I don’t know why, but it didn’t strike me how long it’s been since the original Matrix trilogy until I was already watching the fourth one, out last week and again directed by Lana Wachowski (Lilly Wachowski stayed on as co-writer). Since The Matrix Revolutions came out in November 2003, the Wachowskis have turned down annual offers from Warner Brothers to make a new Matrix, and it wasn’t until their parents died that they had a change of heart. “I couldn't have my mom and dad... yet suddenly I had Neo and Trinity, arguably the two most important characters in my life. It was immediately comforting to have these two characters alive again, and it's super-simple. You can look at it and say: ‘Okay, these two people die, and okay, bring these two people back to life, and oh, doesn't that feel good?’ Yeah, it did! It's simple, and this is what art does and this is what stories do. They comfort us and they're important.”

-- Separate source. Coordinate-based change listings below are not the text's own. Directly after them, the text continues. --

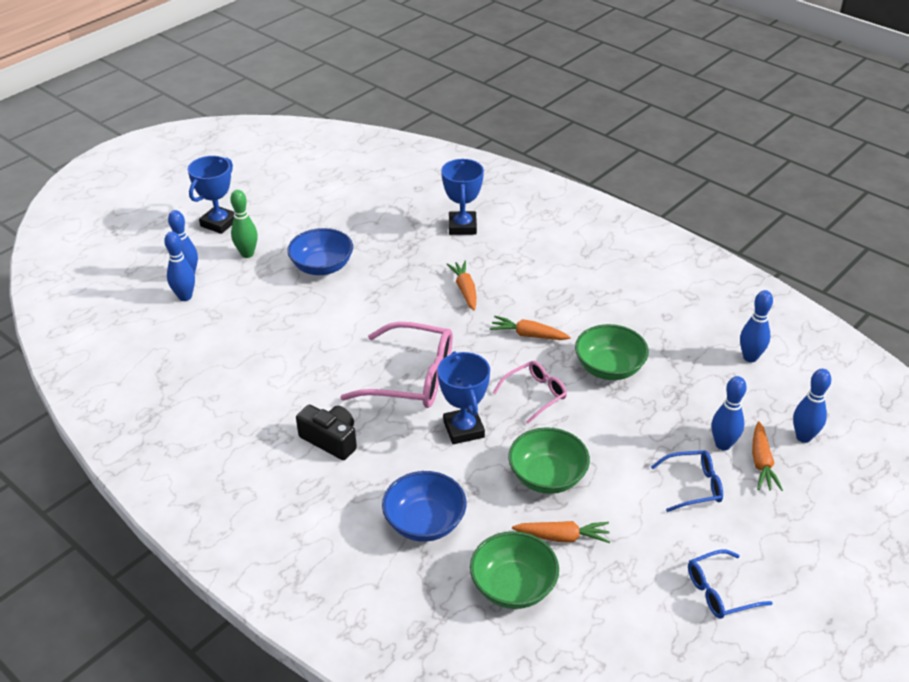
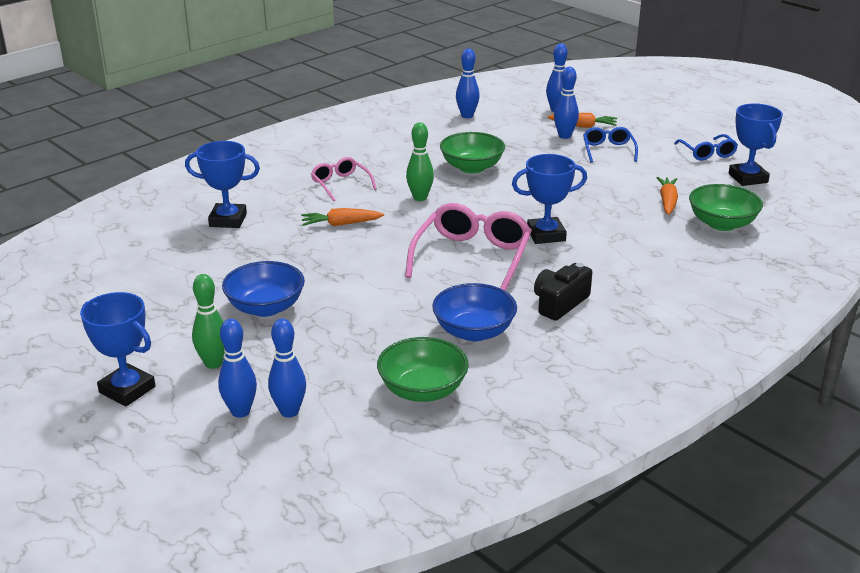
camera: 85 degrees left, 10 degrees down
(425, 522) = (661, 258): blue bowl -> blue bowl (474, 332)
(528, 335) = (420, 198): orange carrot -> green bowling pin
(535, 394) = (502, 200): pink glasses -> pink glasses (340, 184)
(547, 477) = (603, 202): green bowl -> green bowl (422, 390)
(651, 630) = (748, 178): none -> blue trophy

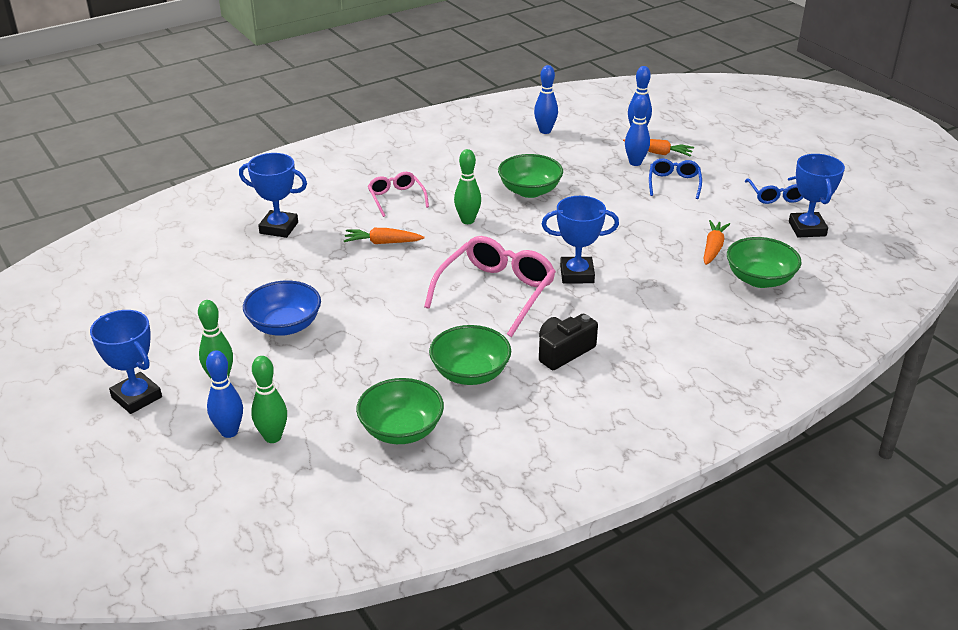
camera: 10 degrees right, 5 degrees up
(289, 411) = (273, 437): blue bowling pin -> green bowling pin
(474, 332) = (470, 373): blue bowl -> green bowl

Lana Wachowski is right, and I was both relieved and frustrated by the movie she made to mourn her parents and her own franchise, one so popular and ubiquitous that nearly every aspect of it, particularly “redpill/bluepill,” long ago seeped into the groundwater of world popular culture. The Matrix Resurrections isn’t a new Matrix movie so much as it is a movie about if there were a new Matrix movie. I’ve seen a number of people compare it to David Lynch’s career re-examination and expansion in Twin Peaks: The Return, and while superficially it’s there in places, it’s not developed at all. Lynch’s revisit was an intense meditation on evil and the futility of “good people” in the face of colossal, world-rending destruction; Wachowski’s look back at The Matrix, her place in it, its place in the world, and what made that first movie so amazing, starts off like a proper headfuck and just ends up dreary and dull.

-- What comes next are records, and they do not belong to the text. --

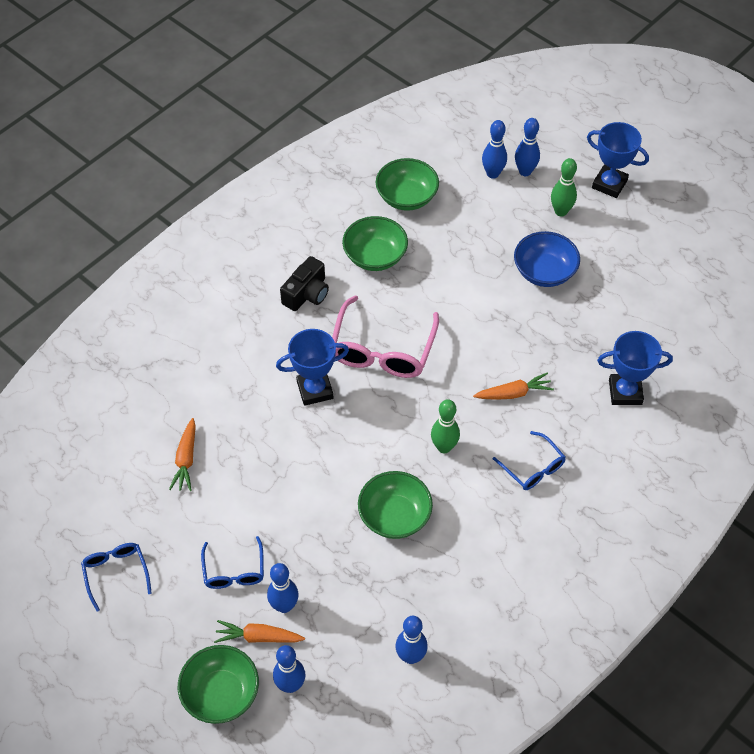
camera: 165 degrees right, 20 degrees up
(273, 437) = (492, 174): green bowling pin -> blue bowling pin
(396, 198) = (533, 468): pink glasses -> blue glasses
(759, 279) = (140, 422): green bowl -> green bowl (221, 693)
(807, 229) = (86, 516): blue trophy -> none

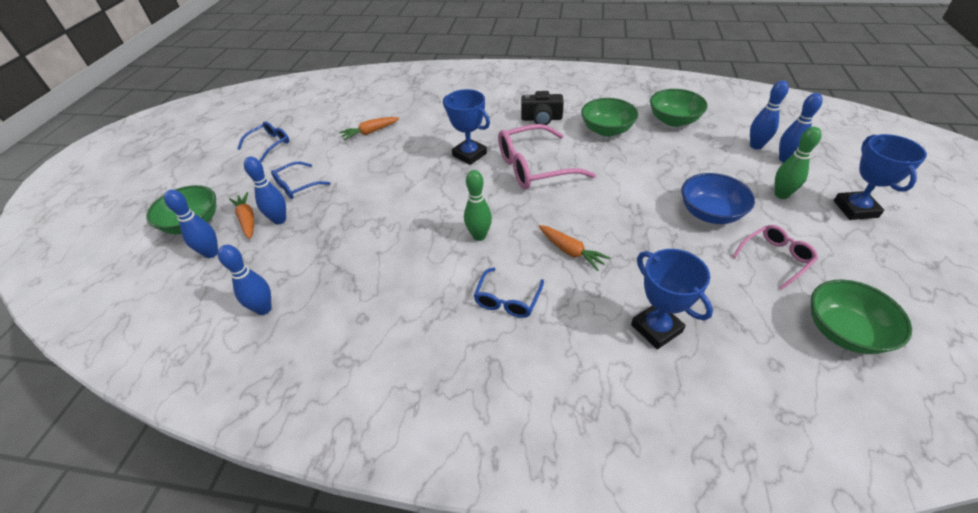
camera: 60 degrees right, 10 degrees down
(394, 516) = (393, 239): green bowl -> green bowl (844, 331)
(617, 273) = (775, 258): none -> pink glasses

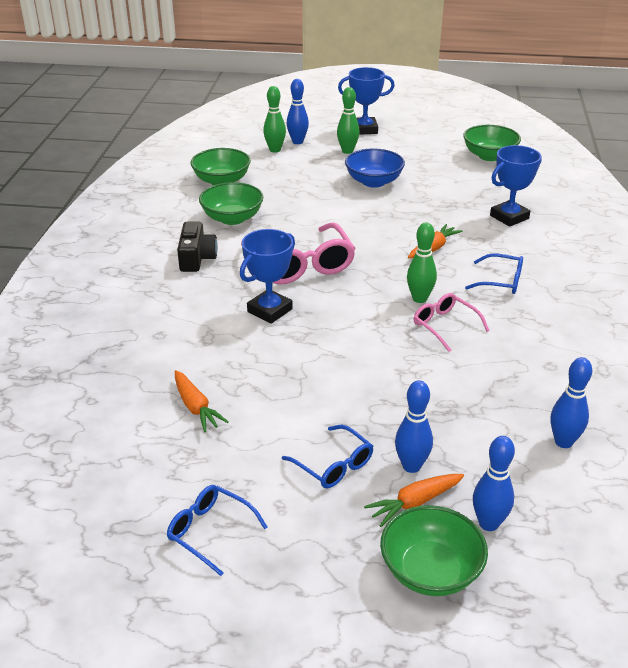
camera: 95 degrees left, 10 degrees down
(756, 146) = (275, 150): blue bowling pin -> green bowling pin
(775, 258) = (424, 165): pink glasses -> pink glasses (445, 326)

For the last 20 years, Neo, aka Thomas Anderson (Keanu Reeves), has been back in The Matrix. In this version, he’s a world famous game designer responsible for The Matrix trilogy. In Resurrections, shots from the first three movies are shown as if they’re video game clips. During a brainstorm in Anderson’s video game company, young employees toss around words and phrases that they associate with “what made The Matrix important”: “bullet time,” “trans politics,” “techno futurism,” “postmodern theory,” and more. I wish the movie kept on this path; instead, it quickly moves into… yet another attempt to make a new Matrix movie. Didn’t you watch the first hour of your own movie? Or the first two sequels? You can’t top that first one!
After only an hour, Anderson has become Neo once again, saved by a new generation of techno people outside the Matrix who worship Neo, Morpheus, and Trinity, who goes by “Tiffany” in this current version of the Matrix and is the object of the rest of the movie’s quest. As soon as Neo gets pulled out of that pod and starts looking for Trinity, the movie becomes even more dull and unenjoyable than the previous two sequels, which must benefit with hindsight. Still, as much as the super-fans and the Wachowskis themselves insist, it was never the mythology or the philosophy that made The Matrix what it was, and it certainly wasn’t the love story between Neo and Trinity.
I understand Lana Wachowski’s motives in making this movie, and I’m glad she did it this way rather than just another new action movie. It’s a weird, misshapen work that millions of people will see. It’s done in a way I find really interesting; I just wish it was better and more sustained. And what’s with the garbage CGI? I swear the graphics in the original trilogy were much better. This was like watching a video game—Abel Ferrara’s Siberia had better CGI.